А когда Стенька с Микиткой вмешались в схватку в марксистском смысле и вдарили прикладами по западноевропейским демократическим интервентам, тогда у таких вот марксистов — читателей либеральных статей возникло ощущение хаоса, и они утратили ориентиры. Они были за эсеровскую аграрную реформу, но с откупом земель; они были за революцию, но в каком-то герценовски романтическом смысле, за революцию с фейерверком и бенгальскими огнями, но никак не за пугачевщину и погромы. Евгений Георгиевич был потомком какой-то еврейской семьи с севера Европы, и еще мальчиком, школьником, пережил еврейский погром; еле живого, со смертельными ожогами, его вынесли из горящего дома.

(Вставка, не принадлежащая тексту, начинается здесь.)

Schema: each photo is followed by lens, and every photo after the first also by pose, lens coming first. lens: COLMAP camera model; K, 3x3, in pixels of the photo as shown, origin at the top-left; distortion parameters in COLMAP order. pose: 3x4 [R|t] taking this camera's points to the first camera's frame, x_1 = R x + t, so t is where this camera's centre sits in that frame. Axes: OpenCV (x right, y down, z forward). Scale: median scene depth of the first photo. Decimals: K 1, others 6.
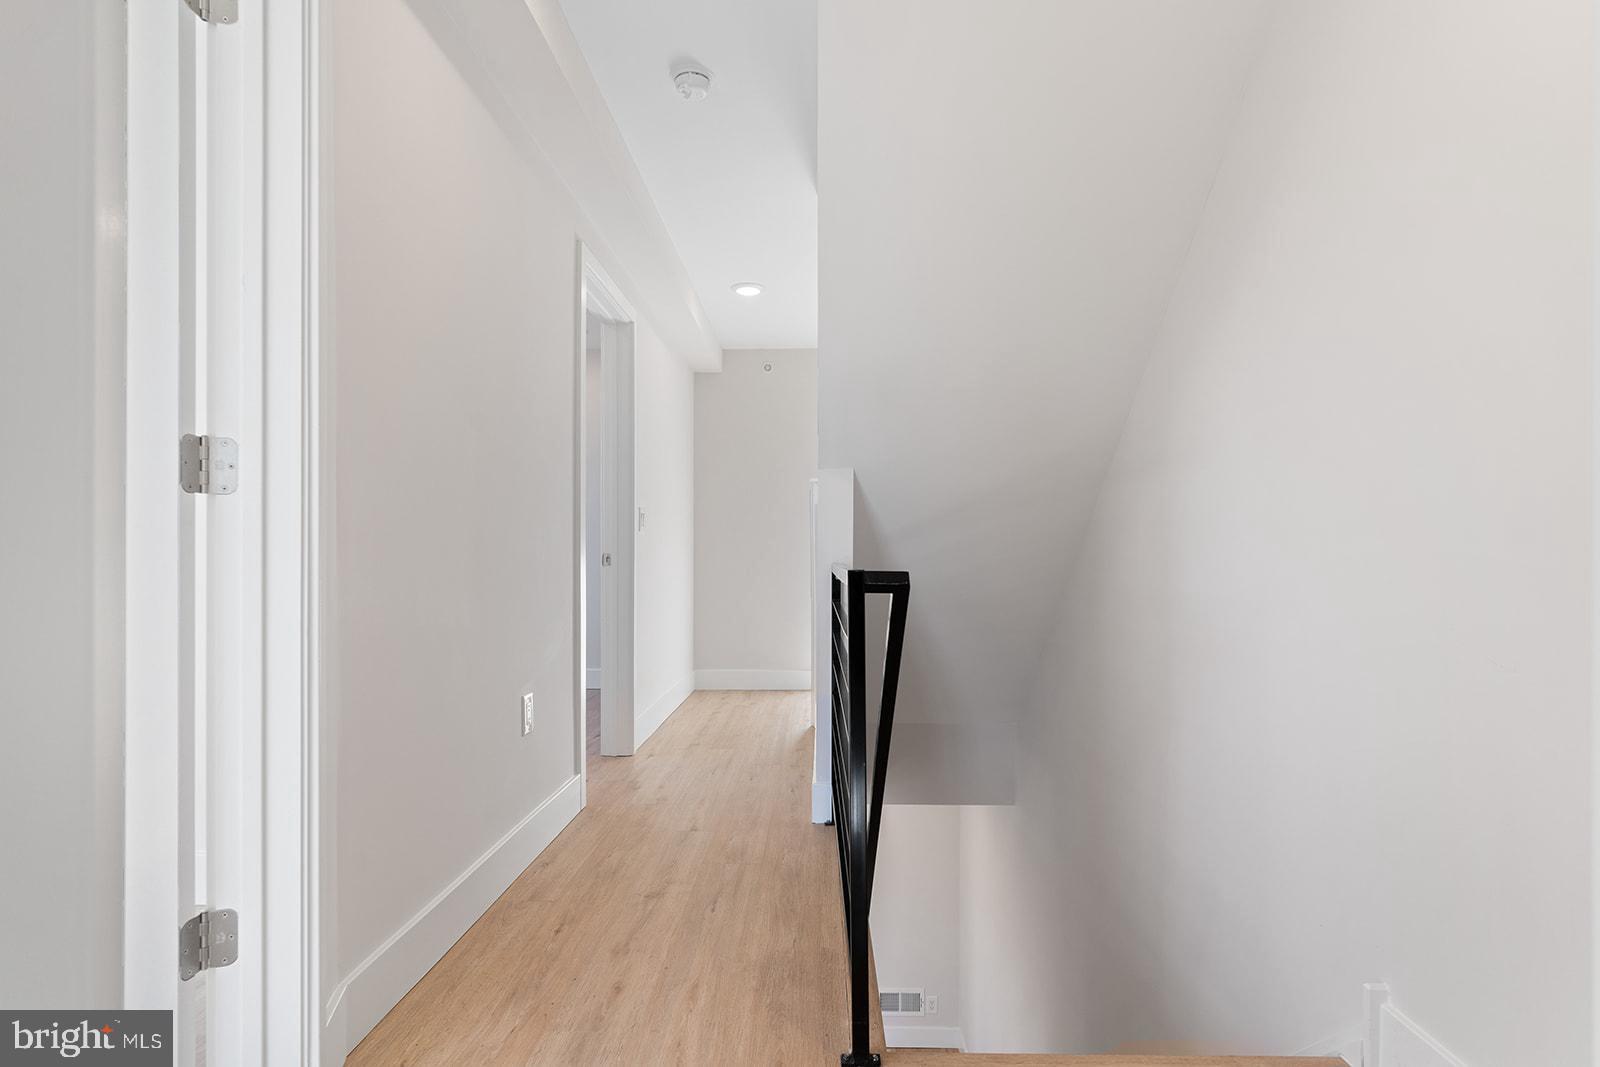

На всю жизнь он остался сверхчувствительным неврастеником с ощущением незаживающих ожогов, и любое резкое движение, нервное высказывание или вызывающий взгляд внушали ему страх.
Естественно, в нем сидел невыразимый панический ужас перед революцией, он был не в силах оправдать ее катастрофическую силу. Он понимал необходимость пертурбаций, выступал за конструктивность, принимал ленинскую концепцию электрификации, но он не мог понять, почему же теперь всю русскую интеллигенцию отшвырнули ногой и систематически бойкотируют.
— Дорогой мой Евгений Георгиевич, вы ловите шапкой ветер, — иронически усмехаясь, замечал ему руководитель «Госэкса», революционный генерал Андреевский. — Именно так. Дорогой мой, вы боретесь с ветряными мельницами. Кто это и куда отшвырнул «русскую интеллигенцию»? Разве я не «русский интеллигент»? И кто это меня отшвырнул? А разве вы не «русский интеллигент»? Все это глупости!
— Боже мой, но ведь не каждому же дано родиться на свет с такими бонапартистскими способностями, как у вас, товарищ Андреевский! Но огромное большинство, девяносто восемь процентов, отшвырнули.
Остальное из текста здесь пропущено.